Segment Start: Dataset excerpts
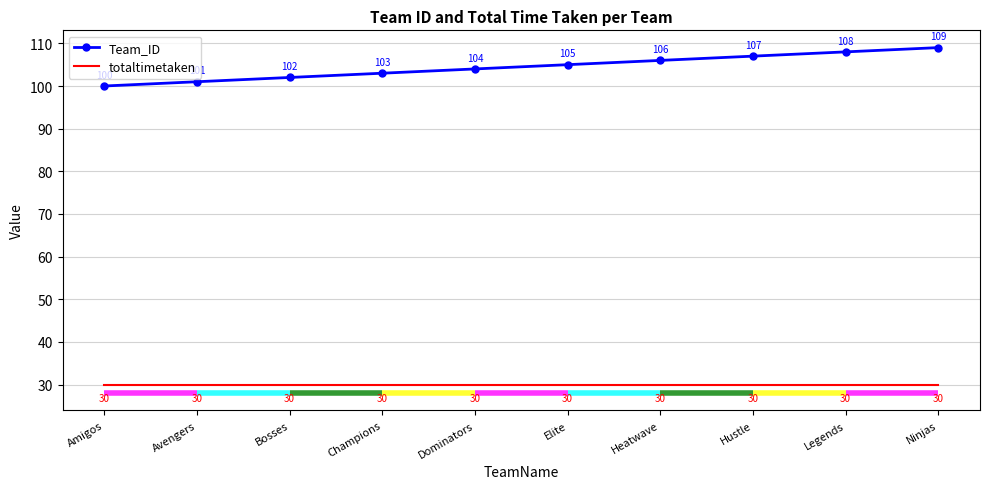

What are all the series names shown in the legend?

Team_ID, totaltimetaken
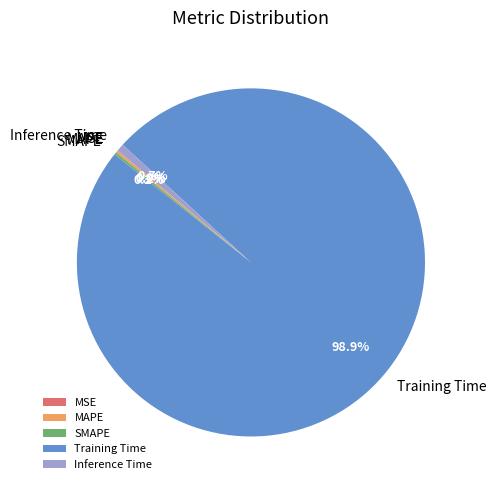

Do Inference Time and Training Time together represent more than half of the pie?

Yes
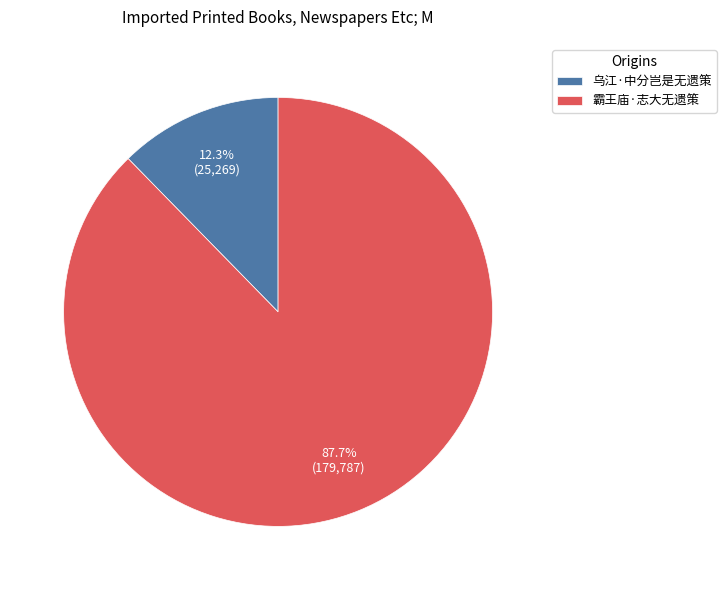

Which has a higher value, 霸王庙·志大无遗策 or 乌江·中分岂是无遗策?

霸王庙·志大无遗策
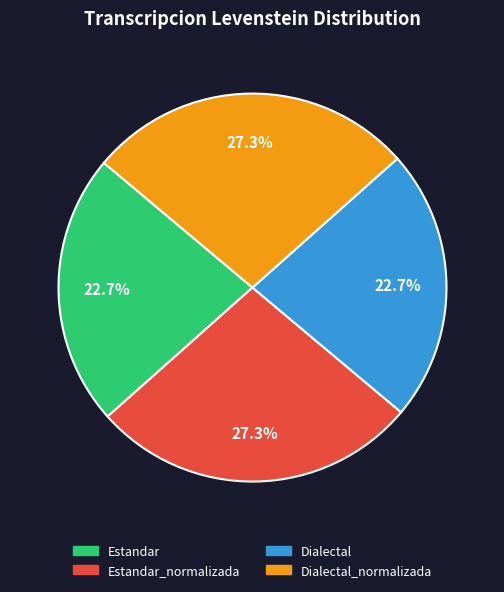

Does any single category account for the majority?

No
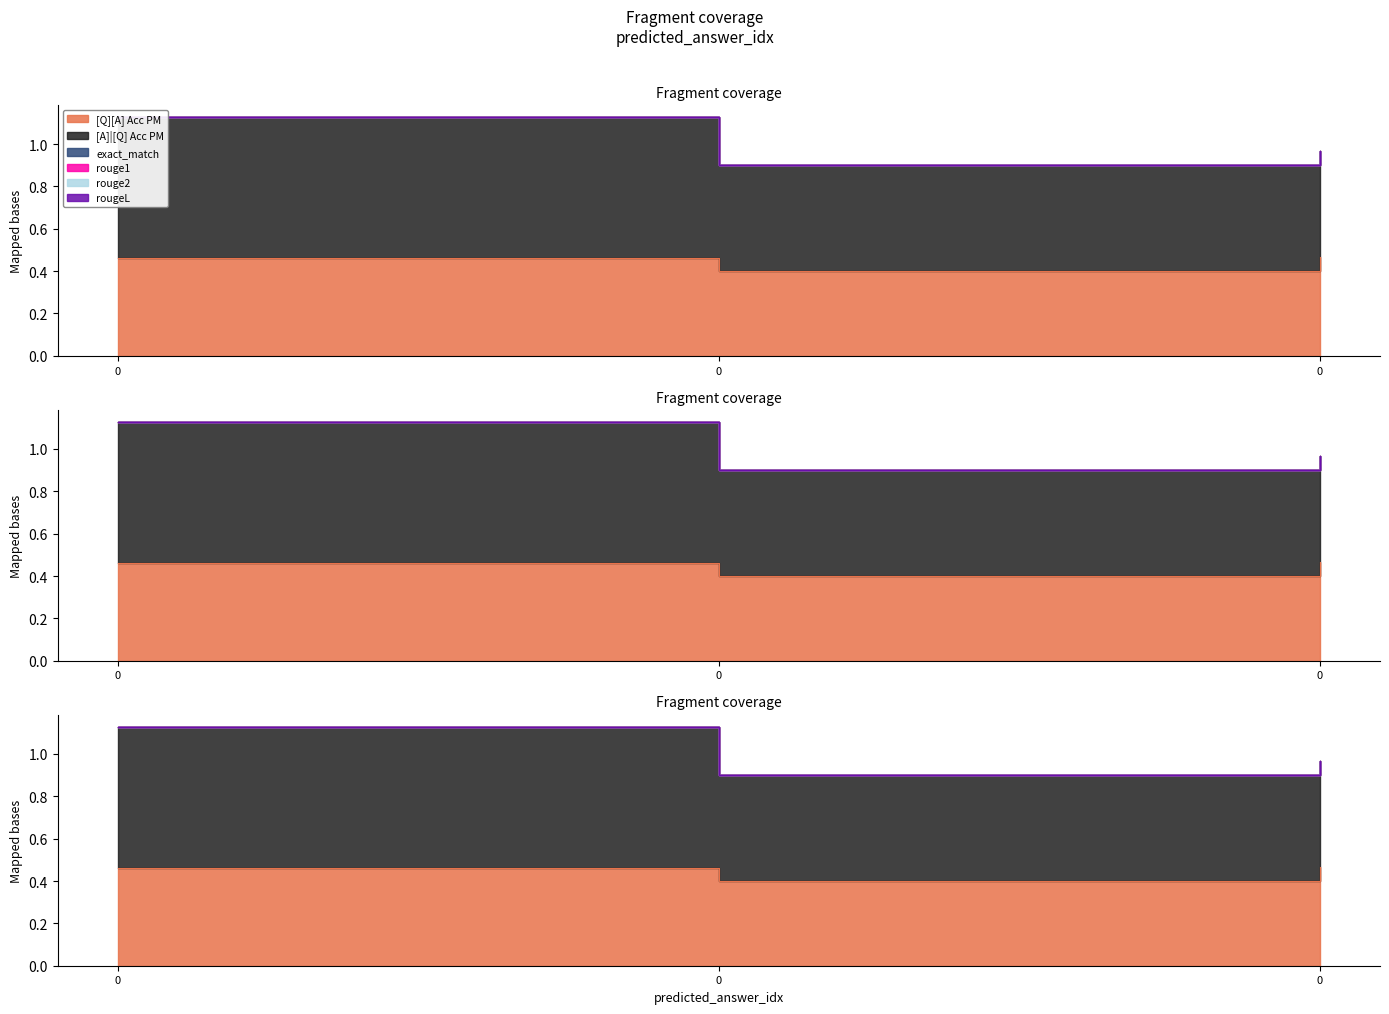

Reading left to right, what are all the values shown in this chart?

[Q][A] Acc PM: 0=0.5	0=0.4	0=0.5
[A]|[Q] Acc PM: 0=0.7	0=0.5	0=0.5
exact_match: 0=0.0	0=0.0	0=0.0
rouge1: 0=0.0	0=0.0	0=0.0
rouge2: 0=0.0	0=0.0	0=0.0
rougeL: 0=0.0	0=0.0	0=0.0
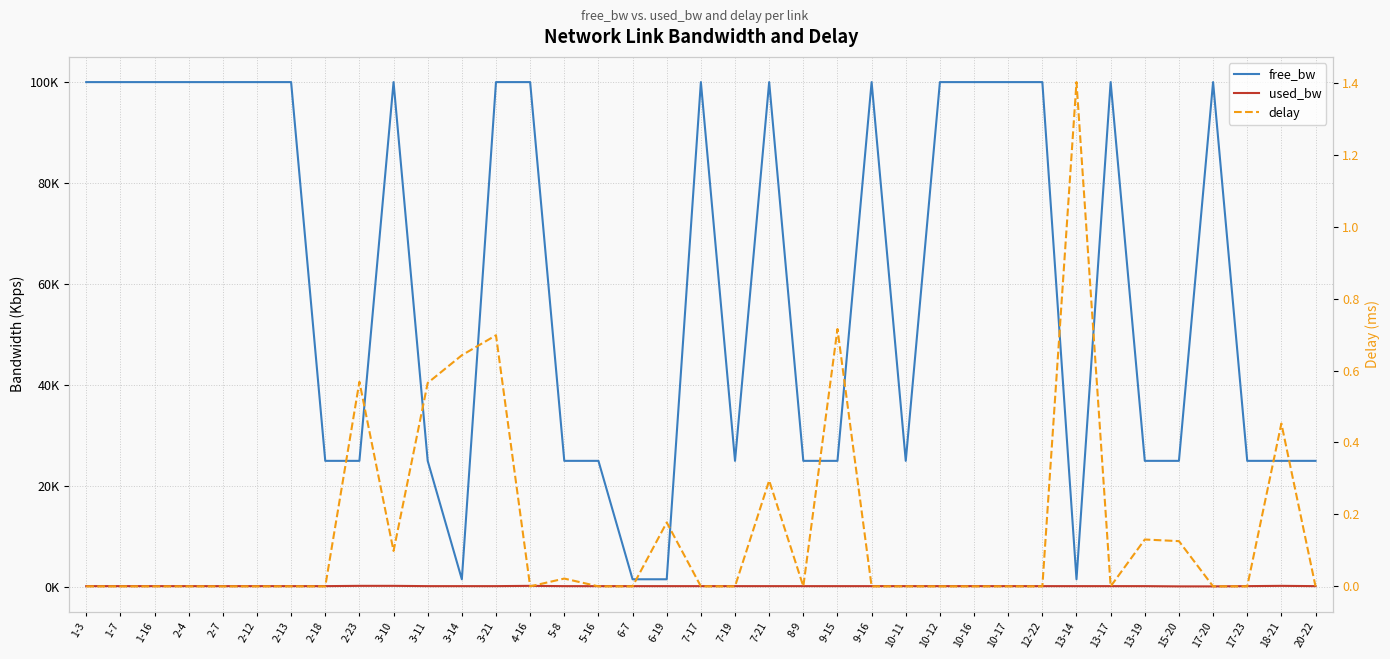

How many data points in used_bw are less than 192?

14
Segment End: Dataset excerpts
> _Assignment_: Can you update the listing above by replacing "legend" with "key" and leaving everything else unchanged, with the pictures omitted?

> _Answer section_:
What are all the series names shown in the key?

Team_ID, totaltimetaken

Do Inference Time and Training Time together represent more than half of the pie?

Yes

Which has a higher value, 霸王庙·志大无遗策 or 乌江·中分岂是无遗策?

霸王庙·志大无遗策

Does any single category account for the majority?

No

Reading left to right, what are all the values shown in this chart?

[Q][A] Acc PM: 0=0.5	0=0.4	0=0.5
[A]|[Q] Acc PM: 0=0.7	0=0.5	0=0.5
exact_match: 0=0.0	0=0.0	0=0.0
rouge1: 0=0.0	0=0.0	0=0.0
rouge2: 0=0.0	0=0.0	0=0.0
rougeL: 0=0.0	0=0.0	0=0.0

How many data points in used_bw are less than 192?

14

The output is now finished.